The day after the challenge was announced, Polidori wrote in his journal, “The ghost-stories begun by all but me.”
Byron began a piece featuring a mysterious aristocrat named, Augustus Darvell, who made the narrator of the story promise to bury him after he died, but to tell no one of where. More at home with poetry than prose, Byron soon abandoned his ghost story.
Mary Godwin Shelley later recollected, “Poor Polidori had some terrible idea about a skull-headed lady, who was so punished for peeping through a key-hole.”
Polidori abandoned that story and at some point turned his attention towards, The Vampyre. Leaving behind the hideous features of Nosferatu, Polidori modeled his vampire into a sauve, sexually-attractive gentleman. Naming the vampire, Lord Ruthven, (pronounced with a silent “th”) was hardly coincidental. Byron’s spurned lover, Caroline Lamb, had used the same name in her own novel, Glenarvon, a fictionalized account of their affair.

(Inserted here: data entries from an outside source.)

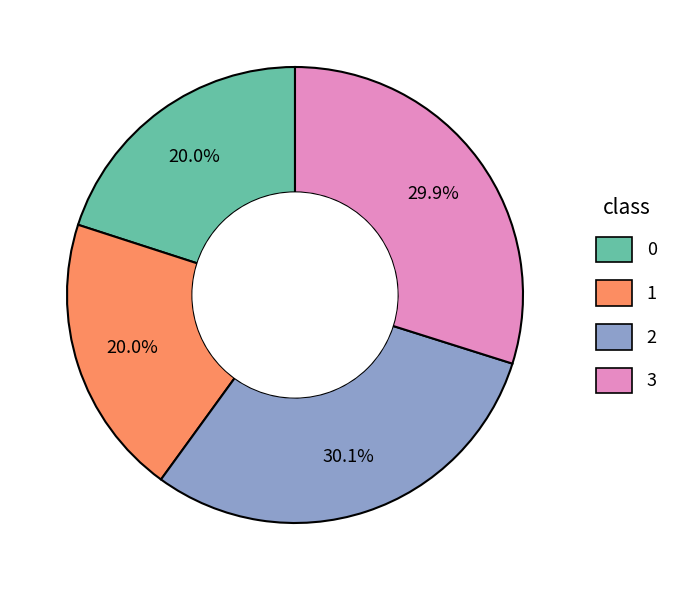

Is there any slice that represents more than half of the pie?

No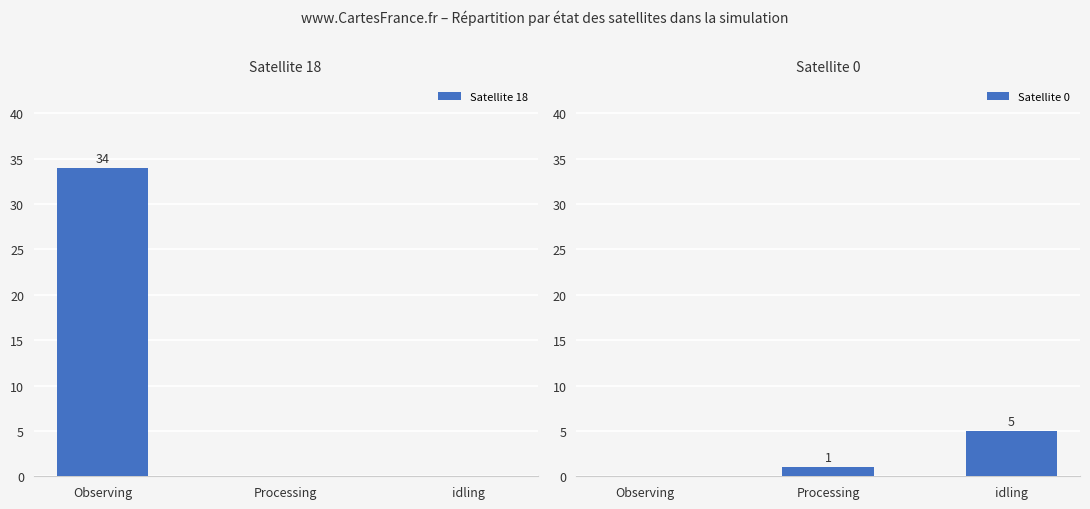

What is the sum of all Satellite 18 values?

34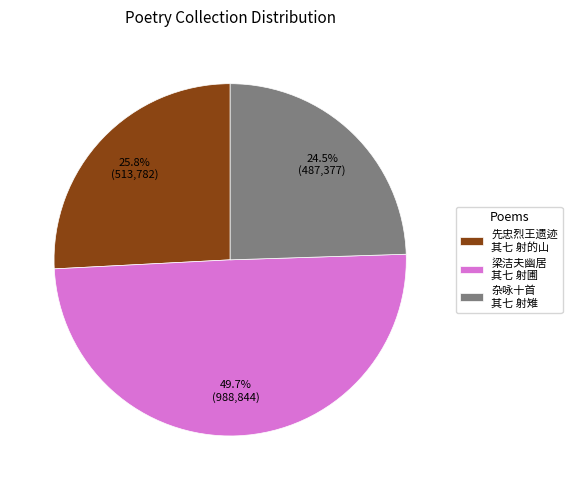

Does 杂咏十首 其七 射雉 represent more than half of the total?

No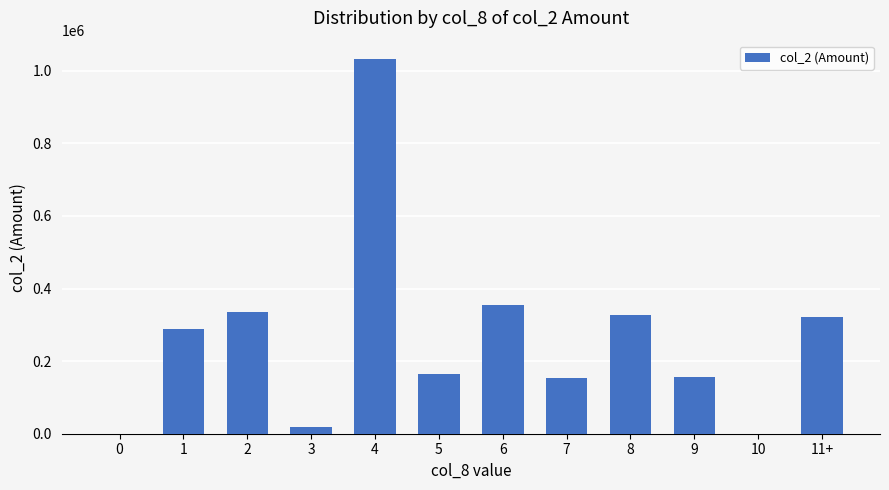

What is the ratio of the value at 9 to the value at 6?

0.4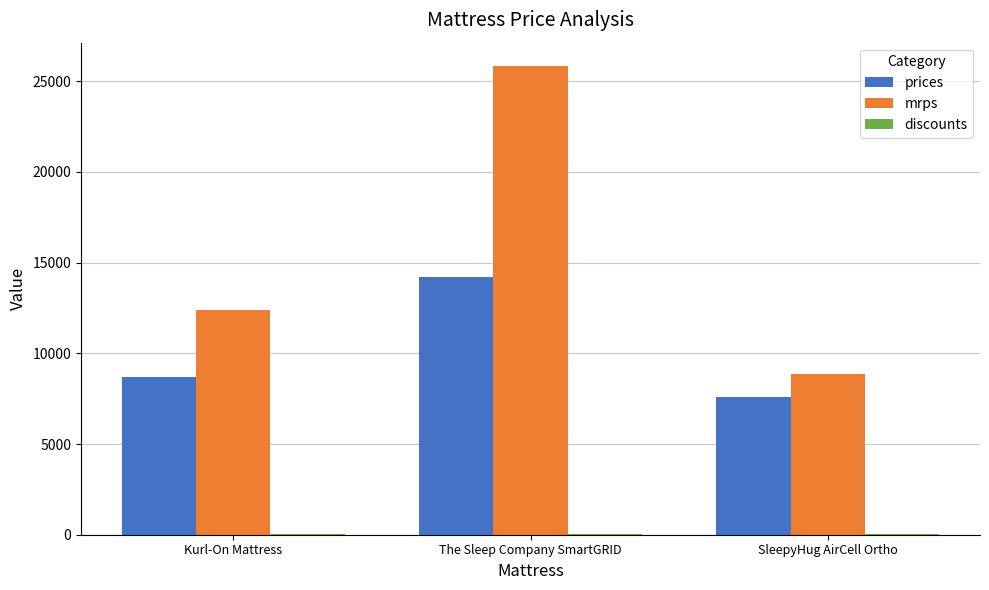

At which label is mrps closest to 17357?

Kurl-On Mattress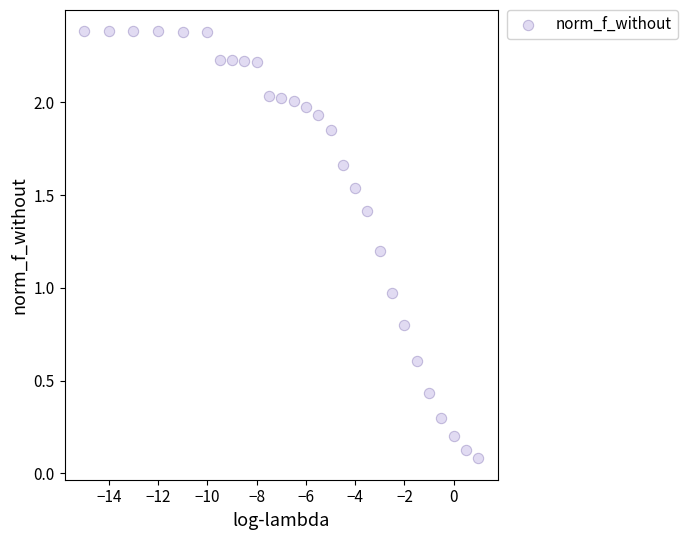

What is the range of Y values (max minus min)?

2.3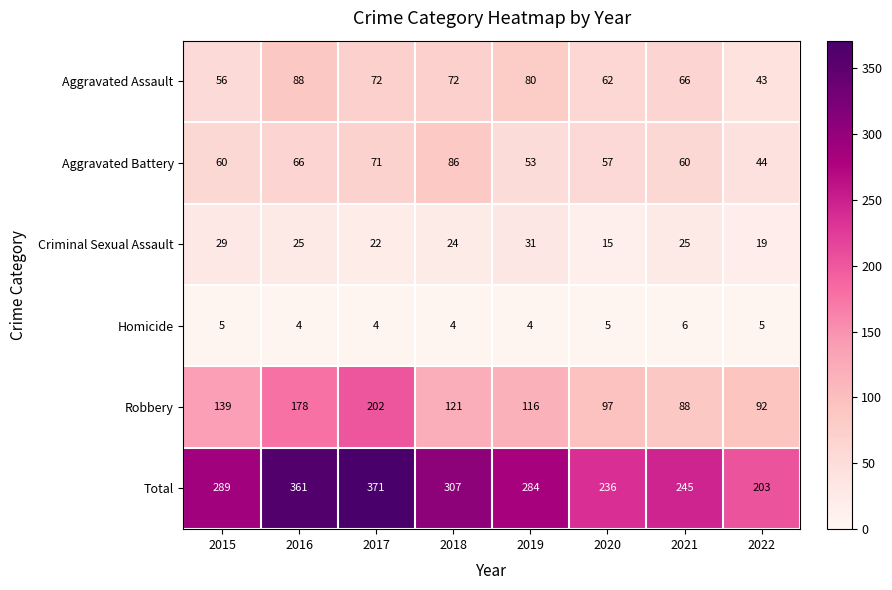

What is the sum of all Total values?

2296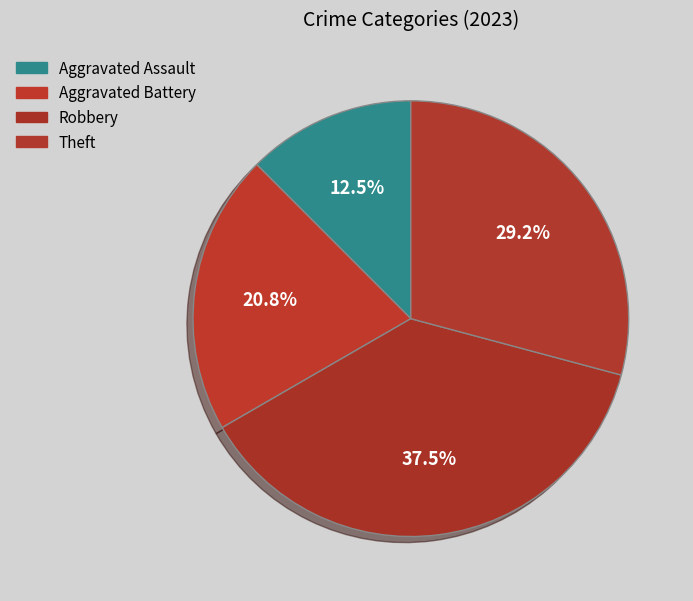

How many slices are in this pie chart?

4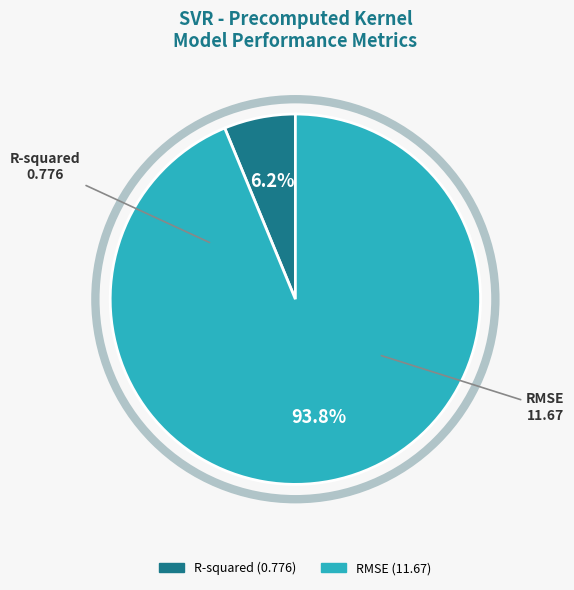

Is it true that RMSE is 94% of the pie?

True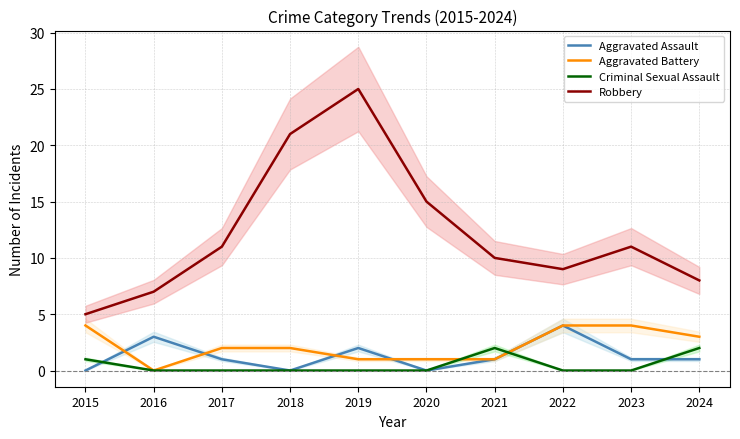

What is the average value of the Aggravated Assault series?

1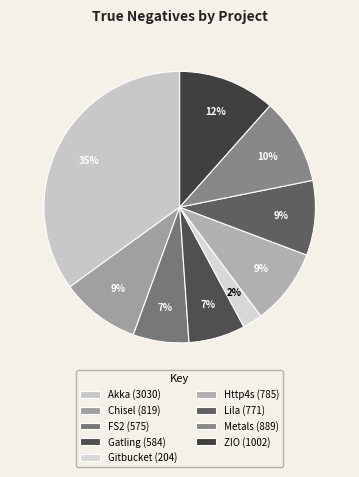

Which category has the smallest portion of the pie?

Gitbucket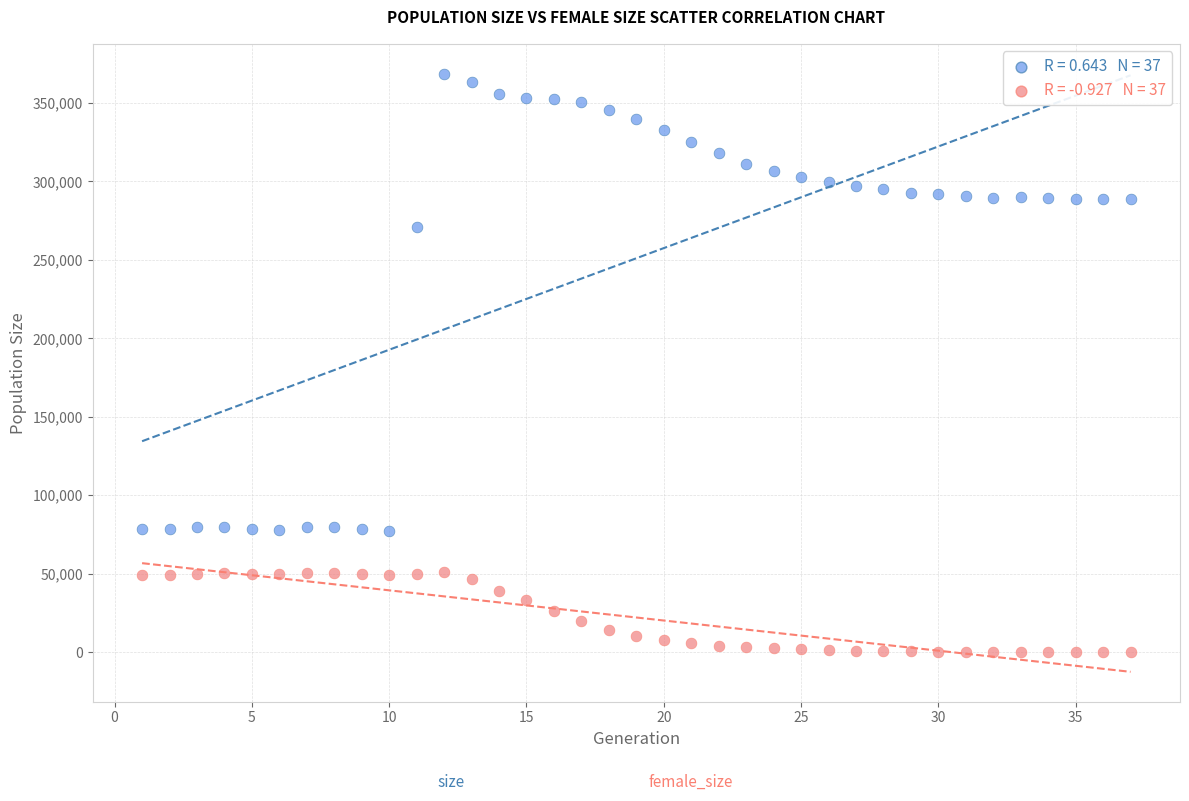

Across all series, what Y value is closest to 184347?

271018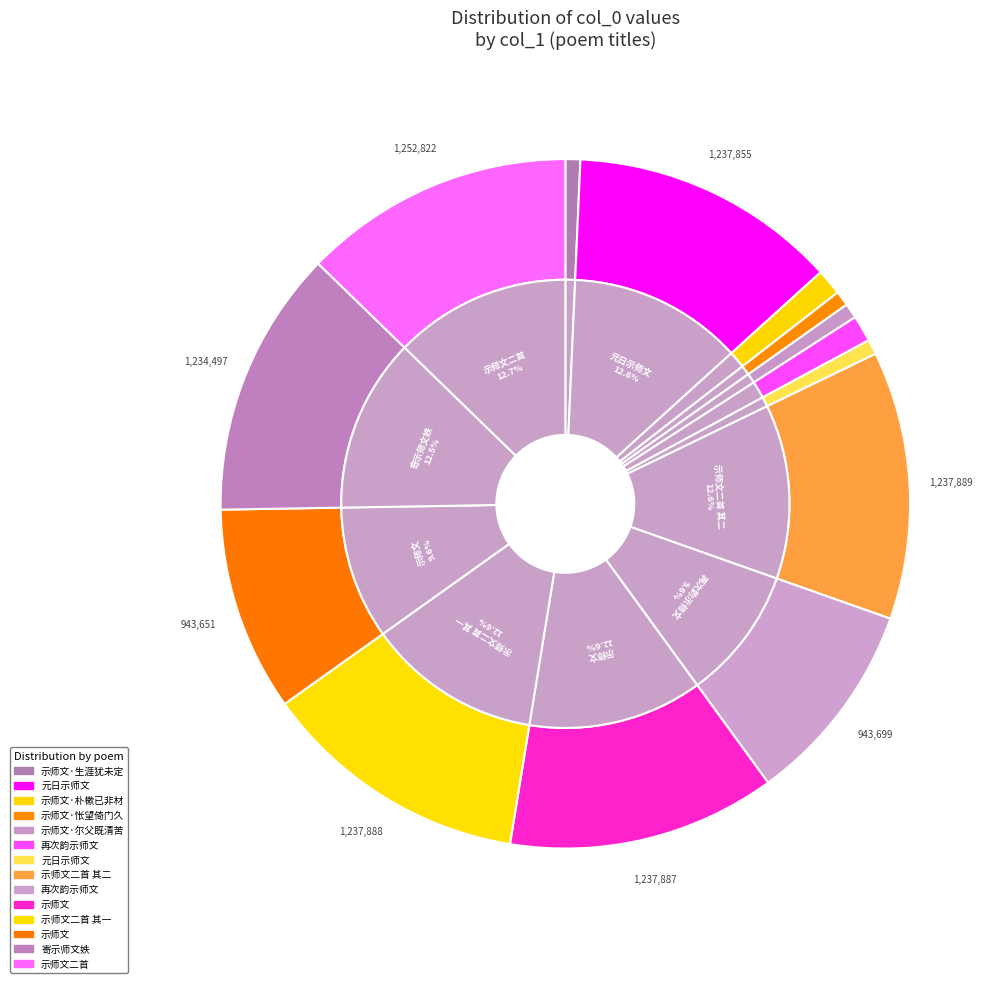

The 元日示师文 slice represents 11% of the pie. True or false?

False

Polidori cast himself as the innocent Aubrey who dies in a failed attempt to save his sister from the clutches of Lord Ruthven.
The Vampyre first appeared in the New Monthly Magazine on April 1, 1819. The story had reached the magazine editors along with a note regarding the circumstances of which it had come about during the summer of 1816. The letter also claimed Byron as its author. After Byron denied authorship, Polidori came forth, explaining in a letter to the magazine editor, “I beg leave to state, that your correspondent has been mistaken in attributing that tale, in its present form, to Lord Byron. The fact is, that though the groundwork is certainly Lord Byron’s, its development is mine. . .”
Although Byron continued to deny authorship, and stated he disliked the whole subject of vampires and had no interest in writing about them, many readers still believed the famous poet was the author of the tale. Byron’s suspected involvement in writing the tale, helped spur huge sales. Polidori’s fragile ego was smashed once again. To make matters worse, the book had been registered by the book publisher, which meant that Polidori lost the copyright. The Vampyre became a bestseller. Within two years, the novel was translated into German, French, Spanish, and Swedish. Polidori received a token payment of thirty pounds.
Polidori continued his literary pursuits. In 1819 he published an unsuccessful play entitled, Ximenes. This was followed by Ernestus Berchtold: The Modern Oedipus, a seamy tale involving the supernatural and incest. Only 199 copies were sold.
By 1821, Polidori was back living with his family in London, and deeply in debt.
On August 24th, 1821, John Polidori committed suicide. It was a month before his twenty-sixth birthday.